## Фрагмент документа
Добавить в цитаты Настройки чтения

Страница 9 из 82



То, что формулировать линию индивидуального поведения взялся Франческо, было совершенно естественно. Упрекать его за это – значит не понимать ни политики эпохи, ни ее культуры. Требовалось соединение нескольких данных в одном человеке, чтобы задача эта могла быть выполнена. Нужно было, во-первых, чтобы это был: человек богатый, принадлежащий к верхушке буржуазии и в данный момент особенно сильно ущемленный материально. Нужно было, во-вторых, чтобы это был политик, и теоретически и практически способный оценить и общеитальянскую, и флорентийскую государственную конъюнктуру. В-третьих, нужно было, чтобы это был яркий и последовательный представитель Возрождения, плоть от плоти его культуры. И нужно было, наконец, чтобы это был мыслитель смелый, способный не устрашиться собственных выводов и не отступить перед ними. Гвиччардини удовлетворял всем этим условиям. И едва ли даже в той плеяде людей, которые блистали вместе с ним в первых рядах итальянской интеллигенции, был другой, в ком эти условия соединялись бы с такой полнотой. То, что Гвиччардини сказал в «Ricordi», должно было быть сказано. Без этого культура Возрождения не договорила бы своего последнего слова.

## Представленные данные
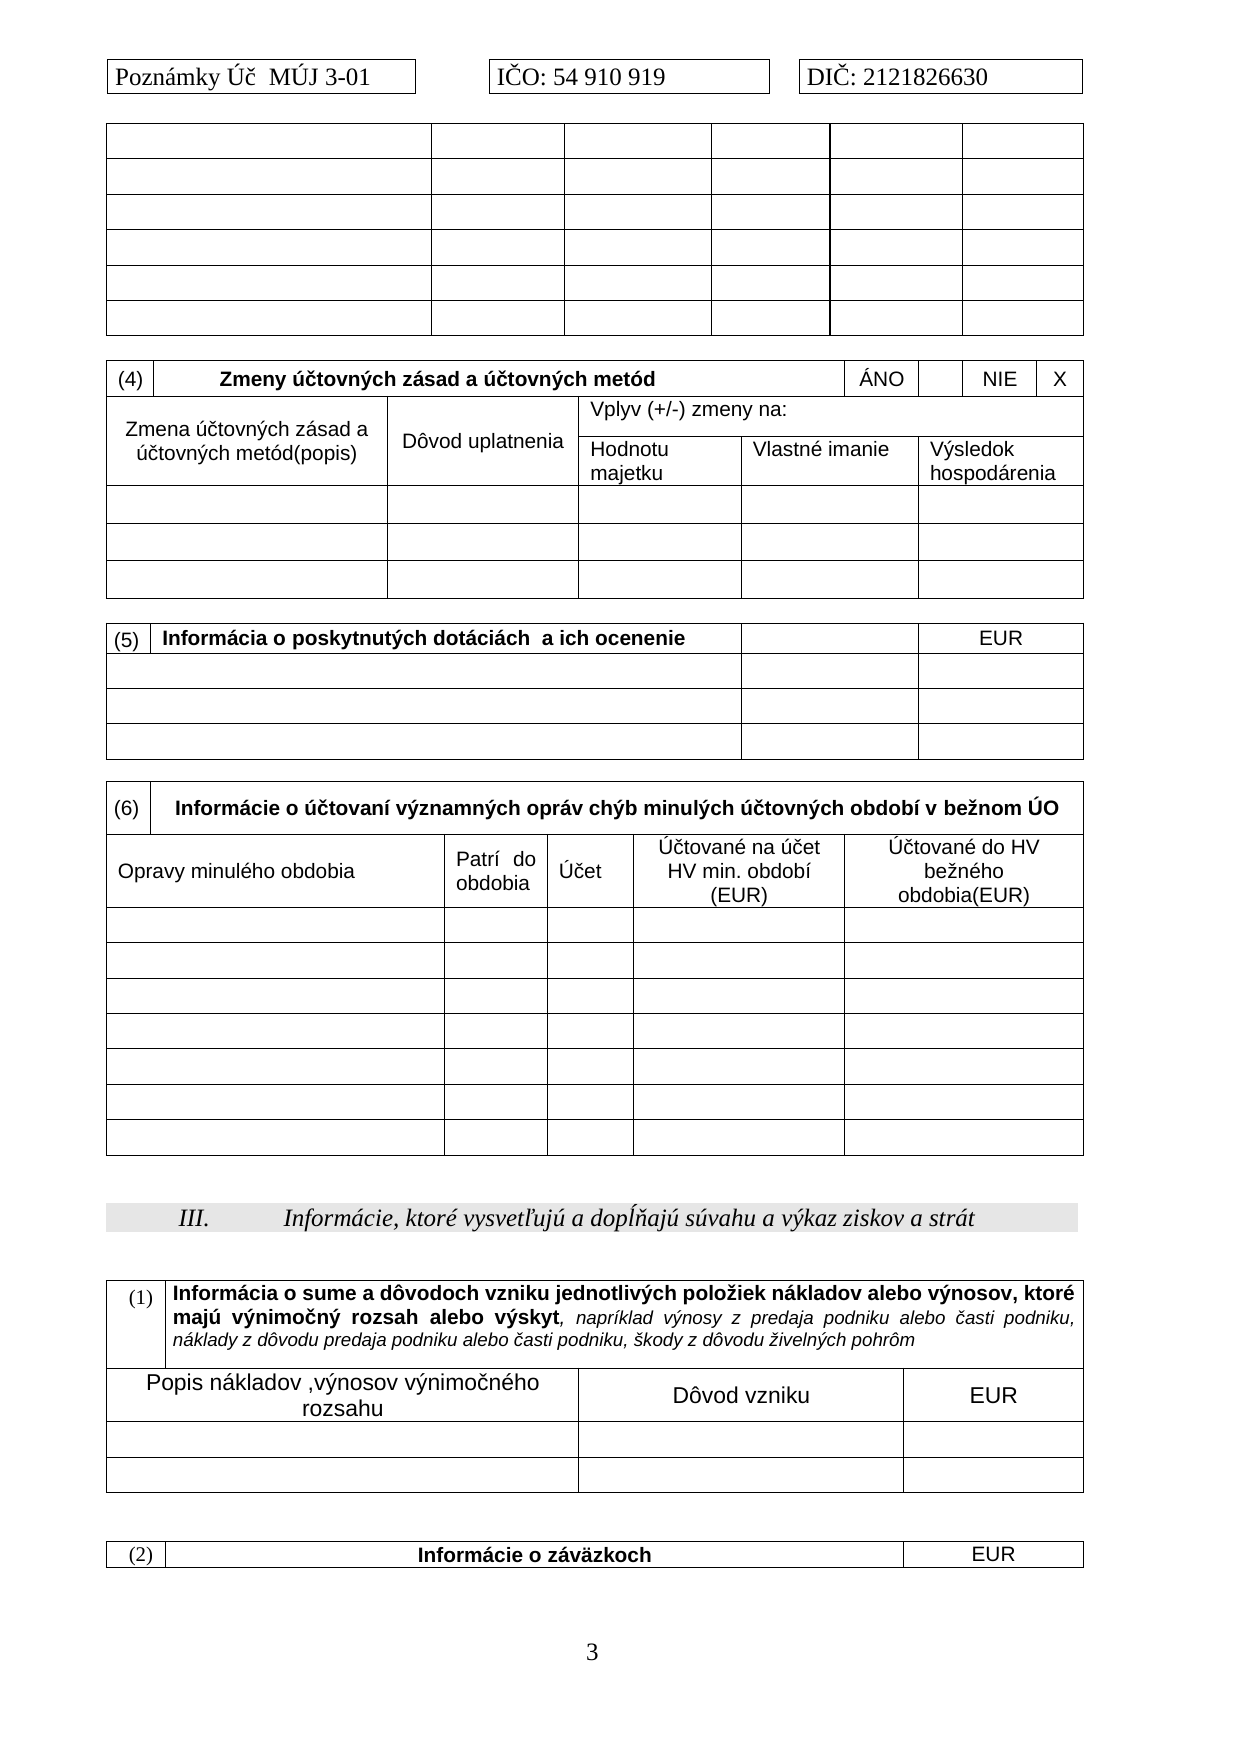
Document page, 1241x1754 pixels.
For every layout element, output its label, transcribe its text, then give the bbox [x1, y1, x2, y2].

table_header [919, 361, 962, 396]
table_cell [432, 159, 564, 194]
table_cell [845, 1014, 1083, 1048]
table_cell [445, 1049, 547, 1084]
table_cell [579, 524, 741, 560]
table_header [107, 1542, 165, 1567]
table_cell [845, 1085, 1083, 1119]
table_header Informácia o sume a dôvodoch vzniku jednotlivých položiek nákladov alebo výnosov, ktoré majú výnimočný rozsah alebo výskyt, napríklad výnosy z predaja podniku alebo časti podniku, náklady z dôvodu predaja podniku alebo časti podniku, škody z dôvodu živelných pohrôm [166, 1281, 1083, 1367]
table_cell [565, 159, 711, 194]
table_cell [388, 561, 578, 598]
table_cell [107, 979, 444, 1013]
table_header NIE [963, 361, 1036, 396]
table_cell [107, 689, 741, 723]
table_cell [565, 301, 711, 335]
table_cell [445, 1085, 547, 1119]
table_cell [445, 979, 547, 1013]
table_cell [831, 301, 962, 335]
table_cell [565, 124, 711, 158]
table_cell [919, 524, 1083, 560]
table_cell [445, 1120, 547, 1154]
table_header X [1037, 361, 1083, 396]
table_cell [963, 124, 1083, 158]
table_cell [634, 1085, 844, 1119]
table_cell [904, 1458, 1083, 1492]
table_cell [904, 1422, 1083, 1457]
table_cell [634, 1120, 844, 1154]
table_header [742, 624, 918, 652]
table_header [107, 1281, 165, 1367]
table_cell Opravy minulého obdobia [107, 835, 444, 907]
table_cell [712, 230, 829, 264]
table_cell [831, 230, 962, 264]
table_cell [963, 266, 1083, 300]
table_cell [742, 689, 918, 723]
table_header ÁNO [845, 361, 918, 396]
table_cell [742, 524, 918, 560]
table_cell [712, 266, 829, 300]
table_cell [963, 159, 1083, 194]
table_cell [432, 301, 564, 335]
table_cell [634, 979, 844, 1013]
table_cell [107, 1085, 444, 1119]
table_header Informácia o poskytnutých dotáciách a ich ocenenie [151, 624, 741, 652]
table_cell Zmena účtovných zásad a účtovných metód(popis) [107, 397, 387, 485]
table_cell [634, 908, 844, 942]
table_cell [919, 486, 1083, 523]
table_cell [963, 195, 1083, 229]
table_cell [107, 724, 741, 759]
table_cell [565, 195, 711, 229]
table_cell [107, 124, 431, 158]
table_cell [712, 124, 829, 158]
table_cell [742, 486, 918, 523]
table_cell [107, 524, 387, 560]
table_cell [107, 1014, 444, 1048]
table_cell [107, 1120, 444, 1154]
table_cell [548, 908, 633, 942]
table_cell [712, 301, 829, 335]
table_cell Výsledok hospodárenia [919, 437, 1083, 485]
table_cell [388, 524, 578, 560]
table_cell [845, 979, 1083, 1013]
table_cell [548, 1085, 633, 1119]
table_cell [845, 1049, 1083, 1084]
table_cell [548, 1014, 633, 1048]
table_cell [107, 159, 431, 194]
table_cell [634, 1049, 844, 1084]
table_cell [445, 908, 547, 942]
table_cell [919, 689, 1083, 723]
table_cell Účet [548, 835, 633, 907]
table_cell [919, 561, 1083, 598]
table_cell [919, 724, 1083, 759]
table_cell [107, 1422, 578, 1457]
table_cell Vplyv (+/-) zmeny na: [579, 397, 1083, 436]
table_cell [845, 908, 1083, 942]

## Задание
Каким было первое условие, которому, согласно фрагменту о Гвиччардини, должен был удовлетворять человек, взявшийся формулировать линию индивидуального поведения?

## Ответ на задание
Это должен был быть человек богатый, принадлежащий к верхушке буржуазии и в данный момент особенно сильно ущемленный материально.